J’ai vendu ma moto. On roule dans une voiture qui affiche plus de
deux cent mille kilomètres au compteur. Et on n’a pas les moyens
de s’en payer une autre.
– Je
sais tout ça, Julien, je sais tout ça. Je m’en veux assez.
– Alors
si tu devais en rajouter une couche…
– Je
ne le ferai pas. Il est hors de question que je le fasse.
– En
es-tu si sûre ?
– Absolument !
– Tu
es tout de même tentée. Tout-à-l’heure, à l’ordi…
– C’était
juste… Je t’ai dit… N’importe comment, tu as visé en plein
dans le mille, tu sais. Parce que, franchement, une fessée devant
Valentin et les deux autres, là, comment ce serait humiliant. Je
n’ai pas du tout la moindre intention de m’exposer à ça.
D’ailleurs…
– D’ailleurs ?
– Tu
veux être sûr, absolument certain, que je ne recéderai pas à la
tentation ?
– Et
comment !
– Eh
bien, si jamais je le fais, si jamais je recommence, t’en parleras
à Cynthia et Kevin.
– Cynthia
et Kevin ? Nos amis ?
– Évidemment,
eux.
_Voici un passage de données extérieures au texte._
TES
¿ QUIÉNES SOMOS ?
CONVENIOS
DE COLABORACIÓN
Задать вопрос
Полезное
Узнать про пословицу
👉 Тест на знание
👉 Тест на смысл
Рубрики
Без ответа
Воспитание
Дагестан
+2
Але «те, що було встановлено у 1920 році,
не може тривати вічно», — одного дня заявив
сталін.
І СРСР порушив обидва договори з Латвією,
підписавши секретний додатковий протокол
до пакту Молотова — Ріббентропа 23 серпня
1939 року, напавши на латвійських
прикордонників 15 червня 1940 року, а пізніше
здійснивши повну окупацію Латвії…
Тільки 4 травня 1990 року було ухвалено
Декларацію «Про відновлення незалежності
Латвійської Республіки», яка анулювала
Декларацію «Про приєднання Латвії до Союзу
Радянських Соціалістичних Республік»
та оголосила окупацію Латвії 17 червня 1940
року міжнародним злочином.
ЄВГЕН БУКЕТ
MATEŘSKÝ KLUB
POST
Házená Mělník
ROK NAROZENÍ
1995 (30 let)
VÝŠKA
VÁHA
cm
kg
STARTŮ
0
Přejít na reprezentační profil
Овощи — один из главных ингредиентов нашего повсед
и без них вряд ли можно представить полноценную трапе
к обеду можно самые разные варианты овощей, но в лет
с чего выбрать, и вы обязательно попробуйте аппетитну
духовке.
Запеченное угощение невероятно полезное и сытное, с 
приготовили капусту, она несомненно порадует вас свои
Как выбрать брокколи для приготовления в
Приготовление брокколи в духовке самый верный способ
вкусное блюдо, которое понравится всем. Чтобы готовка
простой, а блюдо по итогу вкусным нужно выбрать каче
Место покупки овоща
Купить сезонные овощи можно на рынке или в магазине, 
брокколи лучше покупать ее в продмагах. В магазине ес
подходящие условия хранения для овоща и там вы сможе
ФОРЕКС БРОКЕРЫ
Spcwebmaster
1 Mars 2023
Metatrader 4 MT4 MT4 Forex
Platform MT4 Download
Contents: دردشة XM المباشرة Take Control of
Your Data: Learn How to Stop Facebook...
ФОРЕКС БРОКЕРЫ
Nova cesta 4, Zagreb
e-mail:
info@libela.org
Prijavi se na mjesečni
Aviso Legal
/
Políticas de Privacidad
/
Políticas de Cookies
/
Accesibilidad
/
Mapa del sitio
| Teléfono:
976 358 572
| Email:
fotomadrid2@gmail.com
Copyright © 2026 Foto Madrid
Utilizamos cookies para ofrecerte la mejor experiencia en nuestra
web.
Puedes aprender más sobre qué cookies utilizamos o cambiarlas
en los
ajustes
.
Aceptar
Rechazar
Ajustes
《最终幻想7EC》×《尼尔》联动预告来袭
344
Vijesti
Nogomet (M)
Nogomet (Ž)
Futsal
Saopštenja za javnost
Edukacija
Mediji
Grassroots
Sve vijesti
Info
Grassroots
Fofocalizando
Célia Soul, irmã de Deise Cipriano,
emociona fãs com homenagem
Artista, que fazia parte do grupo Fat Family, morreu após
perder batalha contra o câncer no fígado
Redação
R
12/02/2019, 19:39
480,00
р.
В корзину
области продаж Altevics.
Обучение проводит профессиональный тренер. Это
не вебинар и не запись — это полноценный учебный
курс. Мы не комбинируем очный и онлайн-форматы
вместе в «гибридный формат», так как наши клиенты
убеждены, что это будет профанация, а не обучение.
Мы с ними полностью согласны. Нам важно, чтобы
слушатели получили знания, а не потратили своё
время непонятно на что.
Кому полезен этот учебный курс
Qui tu veux d’autre ? Tu leur diras que tu es obligé de
me fesser et tu leur diras pourquoi. Et alors là, je peux te dire
que c’est, pour moi, une perspective totalement dissuasive. Tu le
feras ?
– Je
le ferai.
– Et,
du coup, tu n’auras pas à le faire. Qu’ils sachent, eux, mais
j’en mourrais de honte !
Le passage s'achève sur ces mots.